KÜLTÜR ENDÜSTRİSİ İÇİNDE SERMAYE İLE SANATIN PATOLOJİK İLİŞKİSİ

Sanat ve sermaye ilişkisi, tarih boyunca paradoksal bir zeminde ilerlemiştir. Sermaye, sanatı hem baskılayan hem de var eden bir konumda yer almıştır. Sermayeye hizmet eden sanatçılar, ancak 18.yüzyılda özgürlüklerine kavuşmuşlar kendi dillerini oluşturmuşlardır. 20.yy'da yaşanan iki büyük dünya savaşı ve kapitalist sömürü düzeninde sanatçılar kendilerini büyük bir çıkmazda bulurlar. "Sanatın sonu mu, değil mi" tartışmaları halen sürerken Duchamp'ın ters çevirerek "çeşme" adını verdiği pisuar, bütün bir sanatsal algıyı ters yüz etmektedir. Sanatın biricikliğine karşı, seri üretim bir nesneyi sanat eseri ilan ederek, aslında müzeyi, sanatın kurumsallaşmasını, resmi ideolojiyi, bütün normları reddeden son derece marjinal, son derece radikal bir tepkiyi dile getirmektedir. Adorno tarafından geliştirilen kavram "kültür endüstrisi" kültürün bir endüstriye dönüştüğünü ve kültür ürünlerinin de meta'lar haline geldiğini açıklarlar. Dada'nın kaybettiği ivmeyi Fluxus, Sitüasyonistler gibi avangard devrimci akımlar yeniden canlandırmak isterler. Makalede; sanatçının piyasalaşma karşısındaki durumu, irdelenerek direnme odakları sorgulanarak iktidar karşısında eleştirelliğini yitirmeden varoluşunu gerçekleştirme koşulları tartış- maya açılacaktır.

CULTURAL INDUSTRY IN ART, WITH A CAPITAL OF THE IMMORAL RELATIONSHIP

Arts and capital relationship has progressed throughout history in a paradoxical ground. Capital, a position which has been involved in art as well as prints. Capital serving artists, but they gained their freedom in the 18th century have created their own language. Artists in the two world wars and the capitalist system of exploitation experienced in the 20th century, they found themselves in a huge dilemma."The End of Art Does not" debate while still reversing Duchamp's "Fountain" gave the name of the urinal, a whole artistic perception is reversed. Against the uniqueness of art, a work of art by declaring an object of mass production, in fact, museum, the institutionalization of art, official ideology rejects all norms extremely marginal, it is extremely sorry to bring a radical response.

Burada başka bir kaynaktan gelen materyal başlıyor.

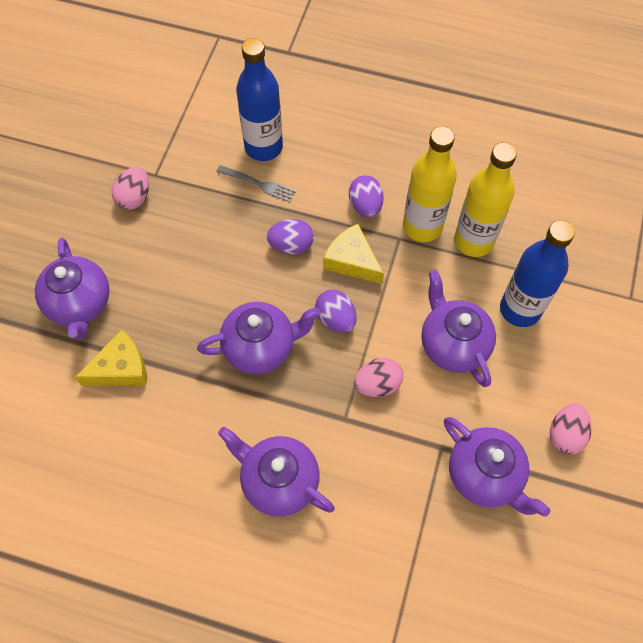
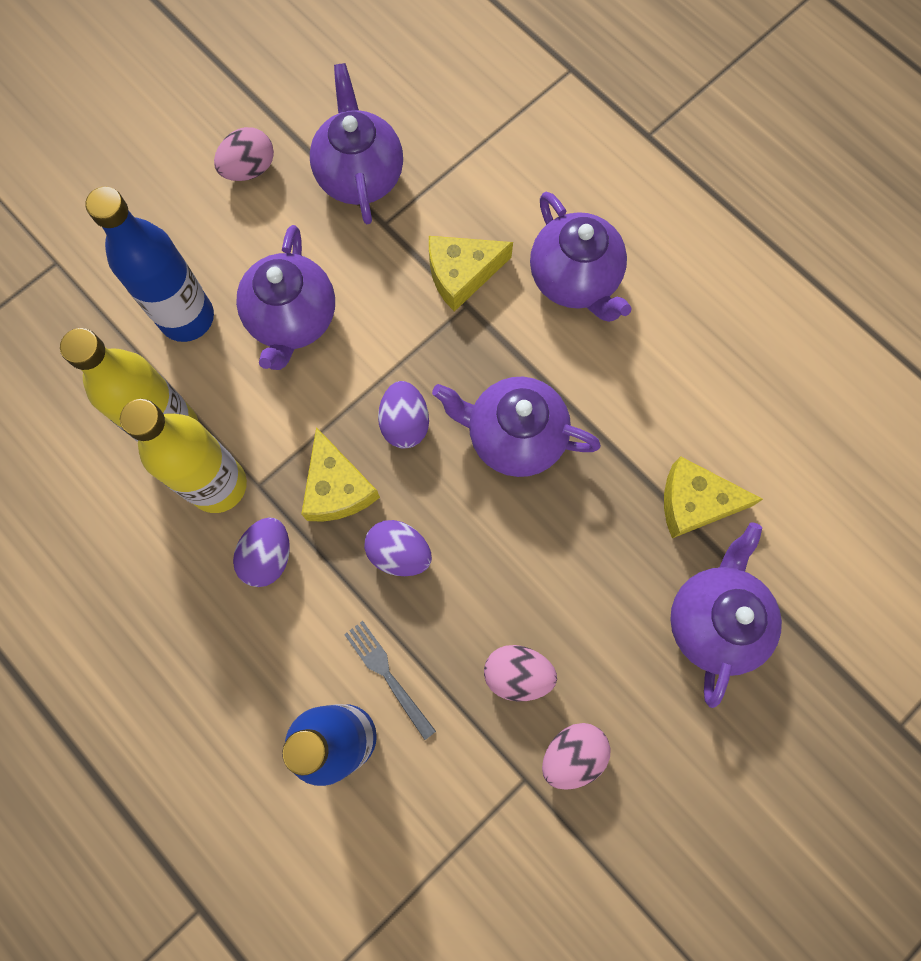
camera: 150 degrees left, 10 degrees up
(362, 440) = (462, 274): none -> yellow cheese
(377, 384) = (407, 322): pink egg -> pink egg (517, 674)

The concept developed by Adorno "culture industry" has evolved into an industry culture and cultural products have become commodities and is explained. Dada Fluxus lose the momentum, they want to revive the revolutionary avant-garde movements such as the Situationists.Will be discussed in the article; monetization of artists across the state, the focus of resistance against government questioned the existence of conditions to perform without losing its criticism.

___

Adorno, Theodor W. (2007). Kültür Endüstrisi, Kültür Yönetimi (N. Ülner, M. Tüzel, E. Gen, Çev.). İstanbul: İletişim Yayınları.

And M., Şenlik E., Çanak E. (1981). Kültürel Etkinlikler ve Büyük Kuruluşlar. İstanbul: Türkiye

İş Bankası Kültür Yayınları. Artun, Ali. (2007). Floransa Prenslerinden Dubai Şeyhlerine Mimarlık, Koleksiyon, Sanat,

Saltanat. Sanat Dünyamız, 132, s.188-199. Bozdağ, Lütfiye. (2013). Alternatif Bir Sanat İnisiyatifi: Sanatın Eylemi, Emeğin Sanatı. Eri- şim: 23.02.2015, http://www.emeginsanati.blogspot.com/2013/07/lutfiye-bozdagalter- natif-bir-sanat.html

Gombrich, Ernst H. (1992). Sanatın Öyküsü (B. Cömert, Çev.). İstanbul: Remzi Kitabevi.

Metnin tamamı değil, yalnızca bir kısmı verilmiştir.